Preparation requires time, ample time to exegete the Word of God, the Gospel of Christ Jesus. Therefore, time allotment for exegesis is extolled as a “first principle”. In a culture which prides itself on being “crazy busy”, preachers need to safeguard time - for the sake of their people and the integrity of their office - designated toward accurate and informed sermon preparation in the form of Scriptural exegesis. First exegesis, then composition. Preachers should be mindful that sermon preparation and composition usually require a full week’s work. It is one domain in Holy Ministry where you cannot, “fake it until you make it.” If you are “faking it”, please stop. Your unpreparedness is glaringly obvious and does a disservice to Christ and His people. In their rightful love and attachment to you (no doubt sacrificially earned), your congregation may be tolerating your messages. Remove the impediment of unpreparedness and allow the Holy Spirit to work with you and through your preparation, rather than in spite of you. Exegete the text as your Christ-commissioned responsibility.

* _Data to examine_:
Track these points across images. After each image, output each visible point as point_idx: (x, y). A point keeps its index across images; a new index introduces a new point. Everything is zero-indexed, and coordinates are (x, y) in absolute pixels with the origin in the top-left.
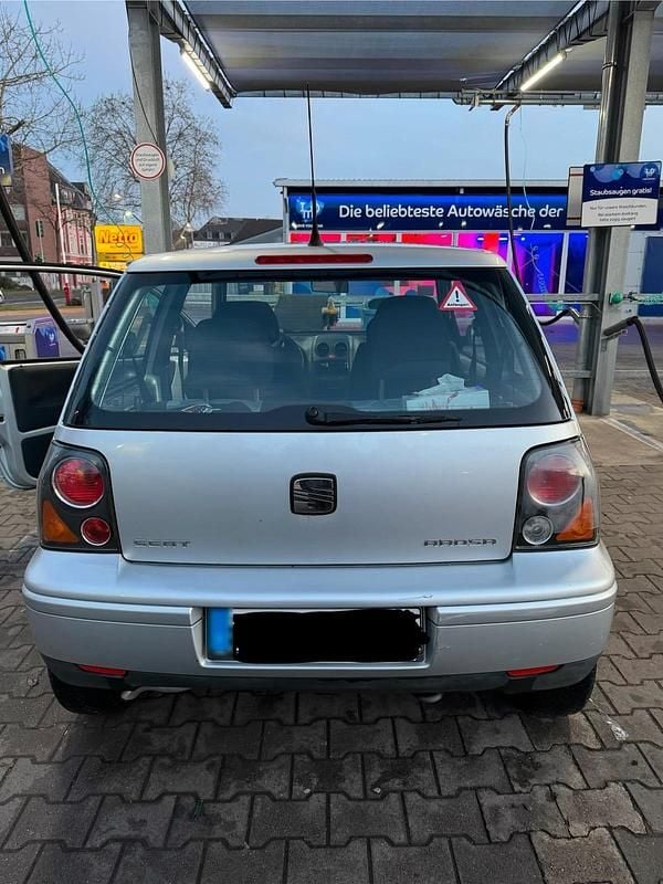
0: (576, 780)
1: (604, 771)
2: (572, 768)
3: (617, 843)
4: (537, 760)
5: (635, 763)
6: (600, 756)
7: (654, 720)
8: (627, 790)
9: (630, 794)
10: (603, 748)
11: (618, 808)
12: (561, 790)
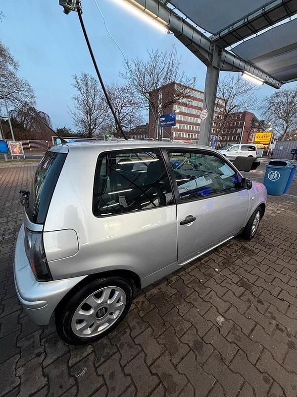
0: (49, 361)
1: (54, 373)
2: (55, 357)
3: (11, 391)
4: (58, 342)
5: (61, 387)
6: (64, 368)
7: (97, 390)
8: (43, 388)
9: (40, 390)
10: (69, 368)
11: (31, 386)
12: (42, 357)
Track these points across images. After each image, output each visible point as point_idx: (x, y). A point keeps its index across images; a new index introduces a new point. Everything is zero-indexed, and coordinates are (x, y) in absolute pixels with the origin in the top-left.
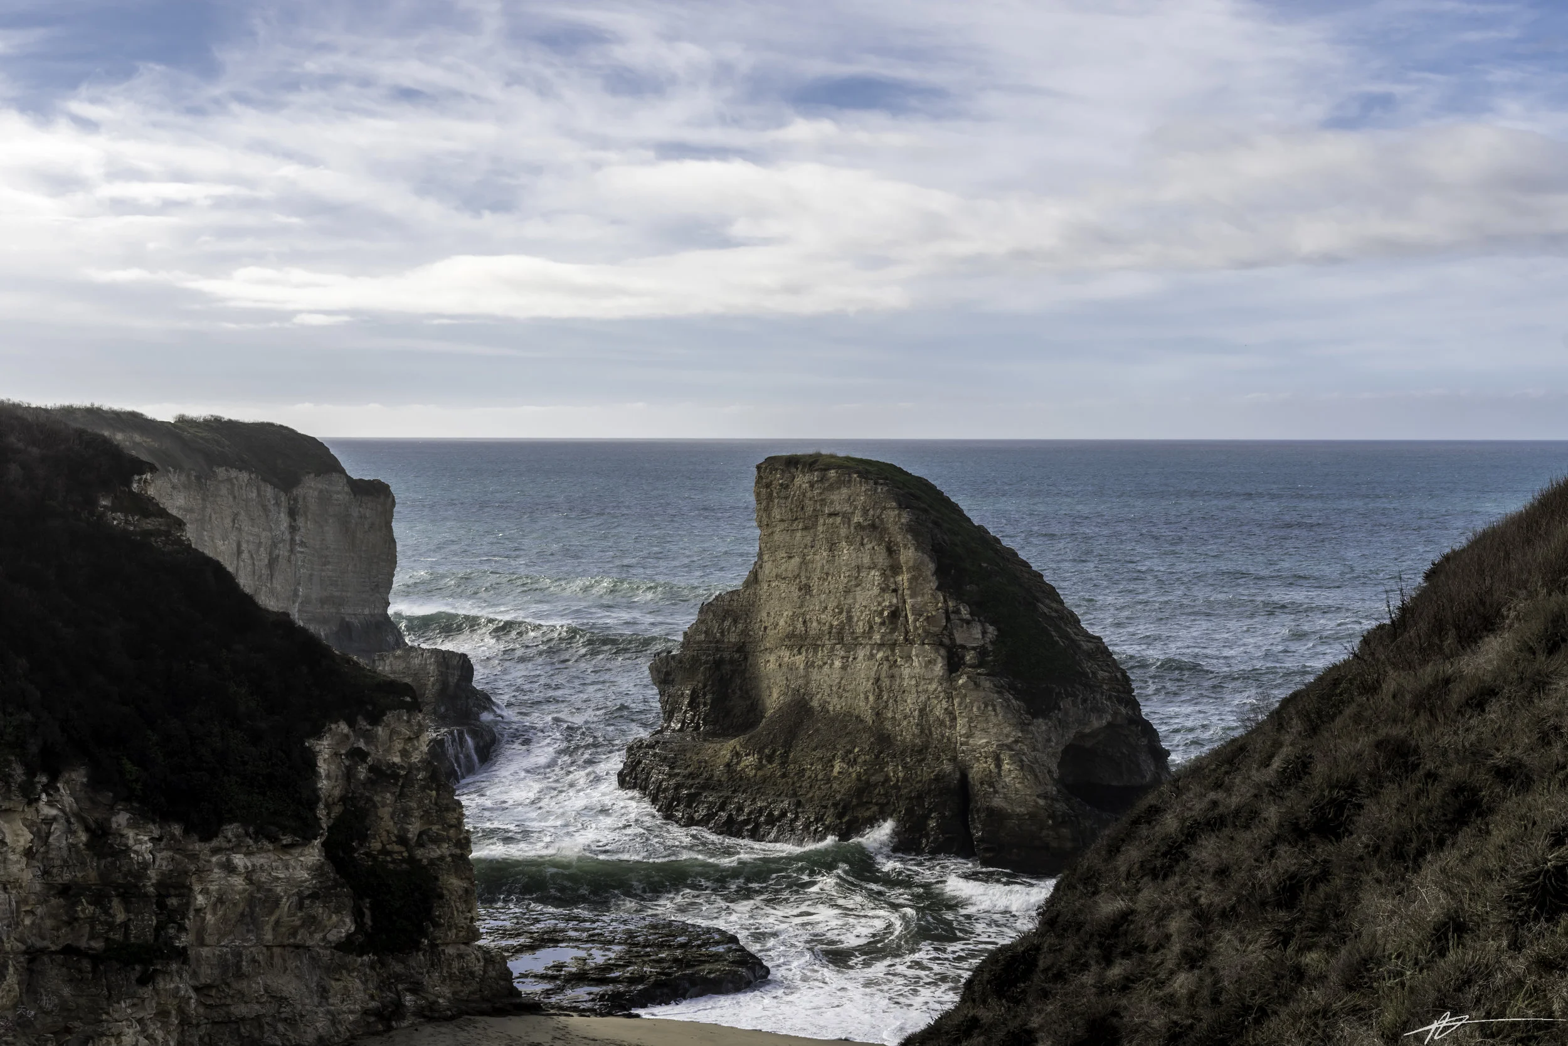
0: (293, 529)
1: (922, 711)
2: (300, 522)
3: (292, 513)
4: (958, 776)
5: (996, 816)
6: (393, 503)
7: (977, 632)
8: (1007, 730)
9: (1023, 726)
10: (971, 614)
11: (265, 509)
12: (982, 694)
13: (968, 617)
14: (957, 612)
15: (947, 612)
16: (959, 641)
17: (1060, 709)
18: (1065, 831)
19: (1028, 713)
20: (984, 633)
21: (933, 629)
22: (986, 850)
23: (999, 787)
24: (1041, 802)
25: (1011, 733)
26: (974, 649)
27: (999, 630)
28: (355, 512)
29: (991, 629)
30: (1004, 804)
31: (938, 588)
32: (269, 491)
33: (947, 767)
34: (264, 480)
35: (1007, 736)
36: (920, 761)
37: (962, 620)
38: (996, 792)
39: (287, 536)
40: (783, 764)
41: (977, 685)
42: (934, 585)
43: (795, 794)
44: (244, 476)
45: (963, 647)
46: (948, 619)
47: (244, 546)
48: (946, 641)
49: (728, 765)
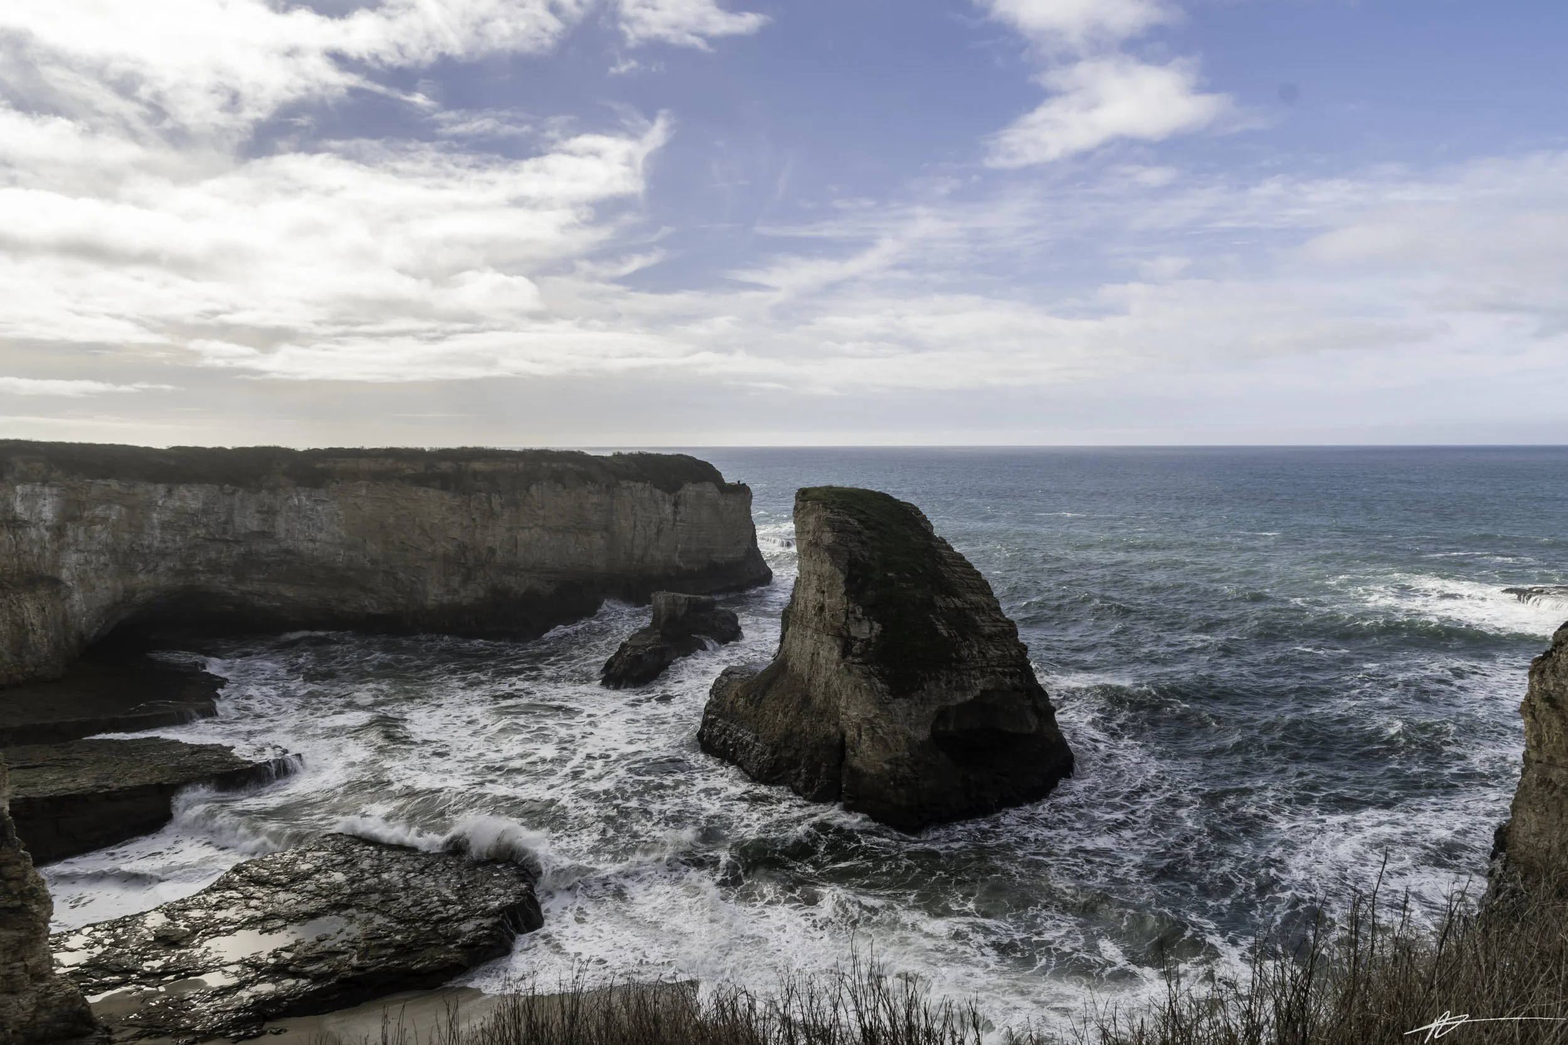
0: (675, 513)
1: (826, 683)
2: (681, 509)
3: (676, 505)
4: (839, 737)
5: (856, 773)
6: (751, 497)
7: (865, 628)
8: (869, 708)
9: (882, 705)
10: (863, 614)
11: (656, 503)
12: (854, 678)
13: (860, 616)
14: (854, 612)
15: (847, 611)
16: (853, 634)
17: (923, 689)
18: (902, 791)
19: (890, 693)
20: (871, 629)
21: (836, 624)
22: (849, 798)
23: (858, 751)
24: (887, 767)
25: (872, 711)
26: (862, 641)
27: (883, 626)
28: (722, 503)
29: (876, 626)
30: (860, 765)
31: (845, 593)
32: (658, 493)
33: (833, 730)
34: (655, 487)
35: (870, 712)
36: (819, 722)
37: (856, 618)
38: (856, 755)
39: (671, 517)
40: (757, 707)
41: (850, 672)
42: (843, 590)
43: (757, 732)
44: (640, 485)
45: (855, 638)
46: (847, 618)
47: (638, 523)
48: (845, 633)
49: (732, 702)
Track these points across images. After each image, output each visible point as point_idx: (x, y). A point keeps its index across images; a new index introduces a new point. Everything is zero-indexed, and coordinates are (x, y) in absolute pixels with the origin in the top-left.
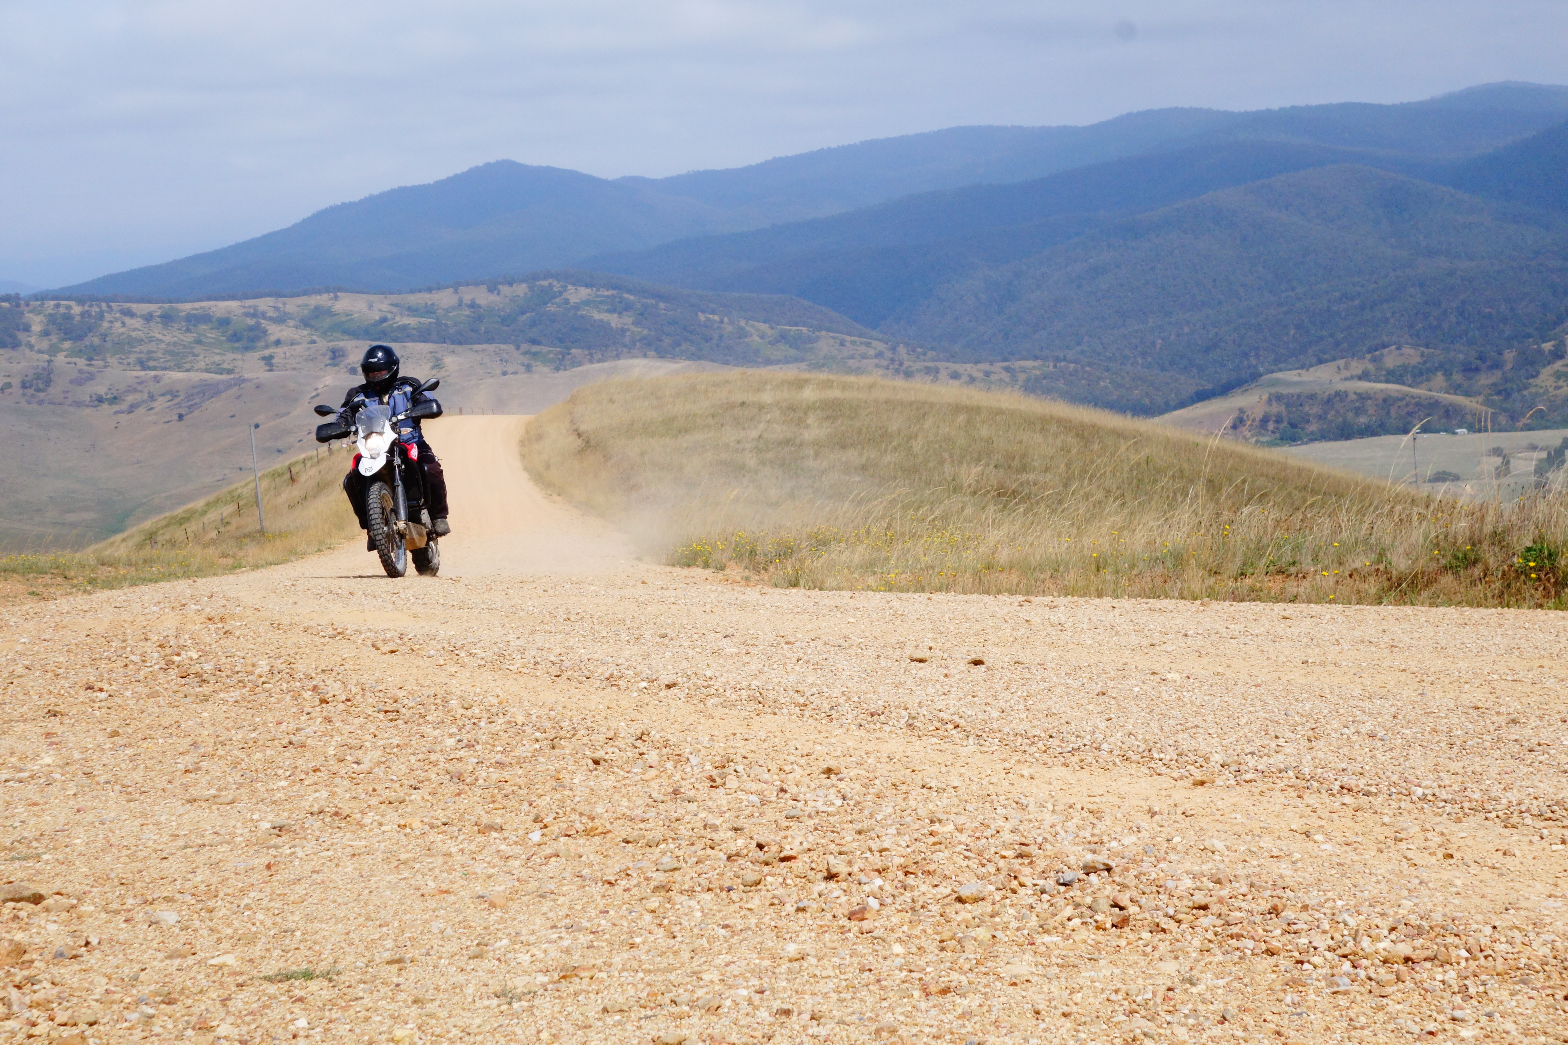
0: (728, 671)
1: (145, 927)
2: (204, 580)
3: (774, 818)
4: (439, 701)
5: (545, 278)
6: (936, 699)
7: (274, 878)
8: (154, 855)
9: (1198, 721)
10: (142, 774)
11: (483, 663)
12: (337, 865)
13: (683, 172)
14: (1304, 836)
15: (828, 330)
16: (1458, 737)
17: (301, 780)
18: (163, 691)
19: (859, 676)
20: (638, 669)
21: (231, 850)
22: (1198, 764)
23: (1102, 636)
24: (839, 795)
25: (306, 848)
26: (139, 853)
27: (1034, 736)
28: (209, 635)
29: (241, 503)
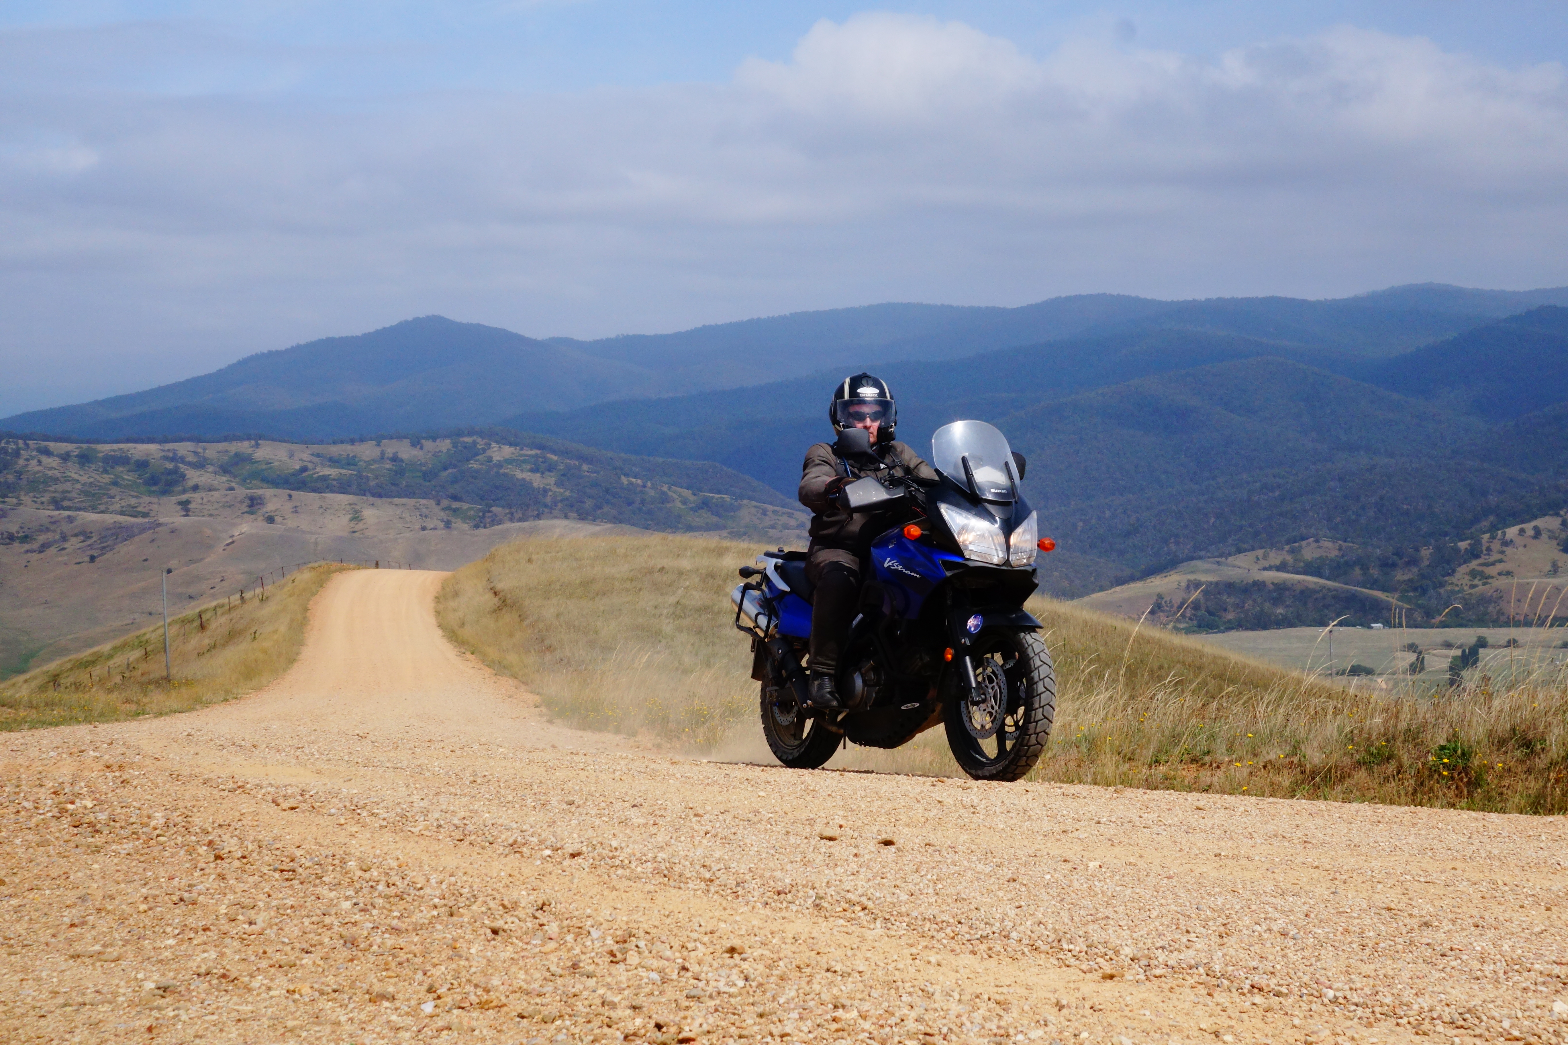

* _Assigned task 1_: According to the passage on sermon preparation, how long do sermon preparation and composition usually take?
* _Assigned task 2_: Condense the paragraph of the sermon preparation passage that begins "Preparation requires time" into a shorter version that keeps its main points.
* _Assigned task 3_: Pick up the passage on sermon preparation after its last sentence and extend it by one further paragraph.

* _Expected output 1_: They usually require a full week's work.

* _Expected output 2_: Sermon preparation demands ample time for exegesis of the Word of God, which the passage calls a "first principle": exegesis first, then composition. In a culture that prides itself on being "crazy busy," preachers must safeguard this time for their people and the integrity of their office, since preparation and composition usually require a full week's work. Unpreparedness cannot be faked. It is glaringly obvious and does a disservice to Christ and His people, and congregations may tolerate such messages only out of love for their preacher. Preachers should remove this impediment so that the Holy Spirit works through their preparation rather than in spite of them, and they should exegete the text as their Christ-commissioned responsibility.

* _Expected output 3_:
4. Exegesis begins with the utilization of the following seven items:
(a) The Tools for Translation. Using the original languages, make a translation of the Biblical text. Employ the scholarly implements from your pastoral toolbox (e.g., grammar, lexicon, concordance, dictionary, computer resources, etc.) from the familiar cast of eminent masters of the trade (Nestle-Aland, Black, Williams, Jongkind, Kubo, Metzger, and Martini). The point of this exercise is to familiarize yourself with not merely the Biblical text, that is the words, but to slowly enter the world of the Bible. Greek and Hebrew have a way of transporting the exegete to another time and place, thwarting the tendency to gloss and engendering contemplation. Having entered that world, you are now in a place to harvest insights.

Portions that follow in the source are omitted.